## Passage given:
HC Deb 11 January 1993 vol 216 cc672-7

'Notwithstanding anything in any asylum or immigration rule, the credibility of an asylum-seeker may not be judged by reference to any of the following grounds—

  1. (a) a failure to make immediate disclosure of all material facts;
  2. (b) the destruction of documents;
  3. (c) a failure to apply forthwith;
  4. (d) political activities in the United Kingdom.'.—[Mr. Allen.]

Brought up, and read the First time.

Mr. Allen

I beg to move, That the clause be read a Second time.

The new clause refers to the credibility tests that will apply to people applying for political asylum. It is another example of law being made outside the parliamentary process. It is deplorable that the draft immigration rules do not appear on the face of the Bill. They are important to people applying for political asylum and it should not be left to us to devise ways of discussing them in the House. They should be in the Bill, so that those who want to can ask questions about them.

7.30 pm

The rules list the criteria that can be taken into account when dealing with asylum applications. The United Nations High Commissioner for Refugees office has made its position quite clear. It is of the opinion that the draft provisions do not ensure the full implementation of the 1951 Convention [relating to the status of refugees] in the United Kingdom and some of them appear to vary from internationally adopted principles relating to asylum and the protection of refugees.' That is a clear warning to the Home Office that its proposals may not meet international standards. It is not even clear why the Home Office thought many of these proposals necessary in the first place.

Earlier, the hon. Member for Southend, East (Sir T. Taylor) referred to the moves towards European harmonisation, although he did not seem too keen to introduce an element of European accountability to this matter. It appears that the United Kingdom is adopting a tougher line than are many of our European partners. In an interesting exercise the Joint Council for the Welfare of Immigrants compared the text of the draft immigration rules with the text of the resolution adopted by the ad hoc group of European Immigration Ministers. There are a number of revealing comparisons between the allegedly hard-line attitude of some European countries and the actual words used by the ad hoc group of Ministers—words with a softer ring to them than many of the phrases that appear in our immigration rules.

The ad hoc group resolution mentions an asylum seeker who has deliberately made false representations about his claim. either orally or in writing, after applying for asylum". The words "deliberately" and "after applying for asylum" do not appear in the English text. Throughout the ad hoc group's document one is aware of more qualifications and greater sensitivity in what is, after all, a brutal political area. Far from harmonising our rules with those of Europe, it seems that we are bringing our European partners down to our level—that level being the lowest common denominator.

One of the conditions in the rules is that the applicant has made false representations, either orally or in writing". That provides no safeguards for asylum seekers and does not mention the motivation that may have been behind untrue statements. So the Home Office could decide to refuse an application merely because of its own misunderstanding that a false representation had been made. Further, there are no time limits on this, so it would mean that the person who had sought entry as a visitor because he did not understand the procedures for claiming asylum, and who had therefore maintained that he would leave the country after a visit, could be refused on credibility grounds.

## Extracted data:
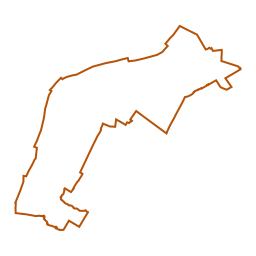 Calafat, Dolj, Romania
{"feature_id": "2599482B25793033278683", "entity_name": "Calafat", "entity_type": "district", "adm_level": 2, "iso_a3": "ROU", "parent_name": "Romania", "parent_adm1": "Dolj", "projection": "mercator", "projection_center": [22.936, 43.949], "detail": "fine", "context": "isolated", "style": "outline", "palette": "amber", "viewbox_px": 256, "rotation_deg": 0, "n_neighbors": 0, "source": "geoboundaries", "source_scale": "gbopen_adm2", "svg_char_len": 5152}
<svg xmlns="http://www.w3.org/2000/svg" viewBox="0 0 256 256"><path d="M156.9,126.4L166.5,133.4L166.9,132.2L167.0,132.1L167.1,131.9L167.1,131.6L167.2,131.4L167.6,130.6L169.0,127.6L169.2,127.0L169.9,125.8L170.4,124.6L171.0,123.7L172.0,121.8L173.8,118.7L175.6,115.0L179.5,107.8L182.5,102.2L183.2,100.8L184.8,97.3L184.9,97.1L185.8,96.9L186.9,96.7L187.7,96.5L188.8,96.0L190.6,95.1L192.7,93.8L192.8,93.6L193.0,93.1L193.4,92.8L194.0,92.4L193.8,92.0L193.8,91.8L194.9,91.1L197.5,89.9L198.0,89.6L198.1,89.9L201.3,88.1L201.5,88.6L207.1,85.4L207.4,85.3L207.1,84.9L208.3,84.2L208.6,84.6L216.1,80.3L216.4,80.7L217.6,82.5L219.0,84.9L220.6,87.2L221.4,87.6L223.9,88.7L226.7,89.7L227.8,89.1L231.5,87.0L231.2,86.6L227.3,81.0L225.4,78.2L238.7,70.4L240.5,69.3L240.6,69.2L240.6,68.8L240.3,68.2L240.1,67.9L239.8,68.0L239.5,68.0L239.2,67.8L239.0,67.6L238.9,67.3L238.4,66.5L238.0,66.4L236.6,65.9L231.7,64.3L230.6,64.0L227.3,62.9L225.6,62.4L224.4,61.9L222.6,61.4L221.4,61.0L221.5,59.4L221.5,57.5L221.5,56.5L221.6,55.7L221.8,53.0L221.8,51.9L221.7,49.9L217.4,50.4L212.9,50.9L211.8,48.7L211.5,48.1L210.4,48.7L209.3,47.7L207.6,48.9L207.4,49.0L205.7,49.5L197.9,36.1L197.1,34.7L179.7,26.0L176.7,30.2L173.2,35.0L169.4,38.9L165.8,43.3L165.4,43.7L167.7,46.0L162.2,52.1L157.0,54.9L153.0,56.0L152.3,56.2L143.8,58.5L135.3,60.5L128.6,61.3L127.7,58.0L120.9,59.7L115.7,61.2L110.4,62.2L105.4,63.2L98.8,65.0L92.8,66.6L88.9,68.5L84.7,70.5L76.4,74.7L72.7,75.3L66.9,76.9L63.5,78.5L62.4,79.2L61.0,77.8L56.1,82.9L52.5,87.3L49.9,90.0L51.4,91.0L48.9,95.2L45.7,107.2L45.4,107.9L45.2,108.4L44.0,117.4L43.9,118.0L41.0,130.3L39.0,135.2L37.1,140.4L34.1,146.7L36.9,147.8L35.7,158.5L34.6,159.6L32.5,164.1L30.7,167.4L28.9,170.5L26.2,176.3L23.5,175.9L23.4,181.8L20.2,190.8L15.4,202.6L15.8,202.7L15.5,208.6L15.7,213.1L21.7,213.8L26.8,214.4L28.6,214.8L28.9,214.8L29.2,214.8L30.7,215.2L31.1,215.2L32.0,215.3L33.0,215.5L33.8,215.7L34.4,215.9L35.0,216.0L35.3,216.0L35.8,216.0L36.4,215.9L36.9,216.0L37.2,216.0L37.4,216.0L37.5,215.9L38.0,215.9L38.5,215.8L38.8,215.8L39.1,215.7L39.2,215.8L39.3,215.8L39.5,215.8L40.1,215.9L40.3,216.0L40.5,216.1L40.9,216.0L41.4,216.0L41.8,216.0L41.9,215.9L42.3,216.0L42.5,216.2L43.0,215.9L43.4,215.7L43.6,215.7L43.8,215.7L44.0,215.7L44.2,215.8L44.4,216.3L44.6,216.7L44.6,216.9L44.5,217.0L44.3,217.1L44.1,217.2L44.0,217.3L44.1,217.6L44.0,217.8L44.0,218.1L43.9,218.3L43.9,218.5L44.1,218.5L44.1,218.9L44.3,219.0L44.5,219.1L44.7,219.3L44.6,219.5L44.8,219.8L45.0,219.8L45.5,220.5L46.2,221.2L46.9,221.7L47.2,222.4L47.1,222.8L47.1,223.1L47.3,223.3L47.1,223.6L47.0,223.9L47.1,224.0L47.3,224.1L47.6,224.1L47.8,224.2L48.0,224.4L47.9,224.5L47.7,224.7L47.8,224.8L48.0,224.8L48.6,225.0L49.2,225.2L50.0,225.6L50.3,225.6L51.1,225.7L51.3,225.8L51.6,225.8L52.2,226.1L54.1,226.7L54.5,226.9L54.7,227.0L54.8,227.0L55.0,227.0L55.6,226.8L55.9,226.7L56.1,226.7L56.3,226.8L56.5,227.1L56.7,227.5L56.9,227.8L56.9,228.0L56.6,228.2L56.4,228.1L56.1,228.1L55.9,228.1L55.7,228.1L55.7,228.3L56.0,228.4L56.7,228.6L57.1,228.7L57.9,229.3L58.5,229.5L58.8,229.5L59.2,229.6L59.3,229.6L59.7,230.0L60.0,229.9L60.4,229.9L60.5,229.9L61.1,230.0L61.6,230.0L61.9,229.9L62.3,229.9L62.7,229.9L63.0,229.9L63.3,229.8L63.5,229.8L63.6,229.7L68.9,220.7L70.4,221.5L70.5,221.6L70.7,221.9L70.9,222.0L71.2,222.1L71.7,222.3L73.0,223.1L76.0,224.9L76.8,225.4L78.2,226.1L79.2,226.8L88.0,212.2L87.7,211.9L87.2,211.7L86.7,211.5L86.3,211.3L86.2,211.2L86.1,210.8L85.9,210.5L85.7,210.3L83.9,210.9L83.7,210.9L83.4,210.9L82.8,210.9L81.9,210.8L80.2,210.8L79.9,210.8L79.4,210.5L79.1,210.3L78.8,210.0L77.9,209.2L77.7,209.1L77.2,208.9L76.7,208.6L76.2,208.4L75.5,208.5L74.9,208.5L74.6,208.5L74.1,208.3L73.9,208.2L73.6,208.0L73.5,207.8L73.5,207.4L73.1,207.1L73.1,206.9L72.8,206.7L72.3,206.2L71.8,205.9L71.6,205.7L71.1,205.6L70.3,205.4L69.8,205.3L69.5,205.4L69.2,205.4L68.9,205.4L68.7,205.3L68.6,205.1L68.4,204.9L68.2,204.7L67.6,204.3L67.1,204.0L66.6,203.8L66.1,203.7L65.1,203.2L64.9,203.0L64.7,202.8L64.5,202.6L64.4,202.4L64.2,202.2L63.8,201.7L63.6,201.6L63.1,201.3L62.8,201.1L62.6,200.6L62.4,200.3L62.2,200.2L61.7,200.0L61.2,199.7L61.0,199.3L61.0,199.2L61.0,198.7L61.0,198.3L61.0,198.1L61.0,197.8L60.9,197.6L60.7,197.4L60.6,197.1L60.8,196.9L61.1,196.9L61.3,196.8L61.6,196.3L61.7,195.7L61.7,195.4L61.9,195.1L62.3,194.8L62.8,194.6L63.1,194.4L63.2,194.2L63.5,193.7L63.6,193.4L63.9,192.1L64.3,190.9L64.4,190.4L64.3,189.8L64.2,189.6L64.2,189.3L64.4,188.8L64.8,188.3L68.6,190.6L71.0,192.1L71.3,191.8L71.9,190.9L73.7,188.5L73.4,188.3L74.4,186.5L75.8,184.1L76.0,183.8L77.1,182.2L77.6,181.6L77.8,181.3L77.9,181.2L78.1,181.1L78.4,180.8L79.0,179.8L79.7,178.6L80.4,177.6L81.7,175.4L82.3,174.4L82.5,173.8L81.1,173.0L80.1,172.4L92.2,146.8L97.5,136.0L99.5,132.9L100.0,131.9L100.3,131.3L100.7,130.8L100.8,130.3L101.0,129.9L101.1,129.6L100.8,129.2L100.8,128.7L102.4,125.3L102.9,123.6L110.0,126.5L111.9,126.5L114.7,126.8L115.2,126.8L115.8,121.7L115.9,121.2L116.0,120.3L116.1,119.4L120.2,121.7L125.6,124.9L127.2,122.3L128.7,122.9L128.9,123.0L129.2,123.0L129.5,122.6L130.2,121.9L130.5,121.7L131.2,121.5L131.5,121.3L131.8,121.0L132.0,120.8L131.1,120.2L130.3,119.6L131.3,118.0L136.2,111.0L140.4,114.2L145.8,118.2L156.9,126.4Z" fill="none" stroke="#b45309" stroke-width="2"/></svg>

...

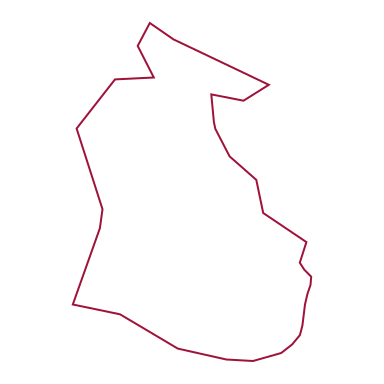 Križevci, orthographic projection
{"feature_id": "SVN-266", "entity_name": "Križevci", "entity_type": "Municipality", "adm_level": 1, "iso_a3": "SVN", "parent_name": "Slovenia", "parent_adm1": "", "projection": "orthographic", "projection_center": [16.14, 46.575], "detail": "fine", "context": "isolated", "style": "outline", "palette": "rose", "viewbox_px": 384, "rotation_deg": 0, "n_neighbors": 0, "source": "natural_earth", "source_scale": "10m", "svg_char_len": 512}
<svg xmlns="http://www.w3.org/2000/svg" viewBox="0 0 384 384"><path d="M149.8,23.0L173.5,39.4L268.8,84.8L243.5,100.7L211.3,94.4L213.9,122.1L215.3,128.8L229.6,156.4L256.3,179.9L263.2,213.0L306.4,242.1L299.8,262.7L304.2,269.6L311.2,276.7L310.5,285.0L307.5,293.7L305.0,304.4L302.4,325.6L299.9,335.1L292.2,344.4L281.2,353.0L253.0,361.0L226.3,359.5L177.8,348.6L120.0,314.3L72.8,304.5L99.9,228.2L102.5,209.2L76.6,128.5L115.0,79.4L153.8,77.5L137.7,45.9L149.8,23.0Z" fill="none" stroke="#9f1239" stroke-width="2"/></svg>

## Problems:
1. Repeat the part of the Commons debate that begins at the words "One of the conditions" and stops after "on credibility grounds.".
2. Answer these questions from the Commons debate:
(a) Whose office's opinion about the 1951 Convention does the speaker quote?
(b) Which organization compared the draft immigration rules with the ad hoc group's resolution?
(c) Which words from the ad hoc group's resolution does the speaker say are missing from the English text?

## Solved problems:
1.
One of the conditions in the rules is that the applicant has made false representations, either orally or in writing". That provides no safeguards for asylum seekers and does not mention the motivation that may have been behind untrue statements. So the Home Office could decide to refuse an application merely because of its own misunderstanding that a false representation had been made. Further, there are no time limits on this, so it would mean that the person who had sought entry as a visitor because he did not understand the procedures for claiming asylum, and who had therefore maintained that he would leave the country after a visit, could be refused on credibility grounds.

2.
(a) The United Nations High Commissioner for Refugees office.
(b) The Joint Council for the Welfare of Immigrants.
(c) "deliberately" and "after applying for asylum".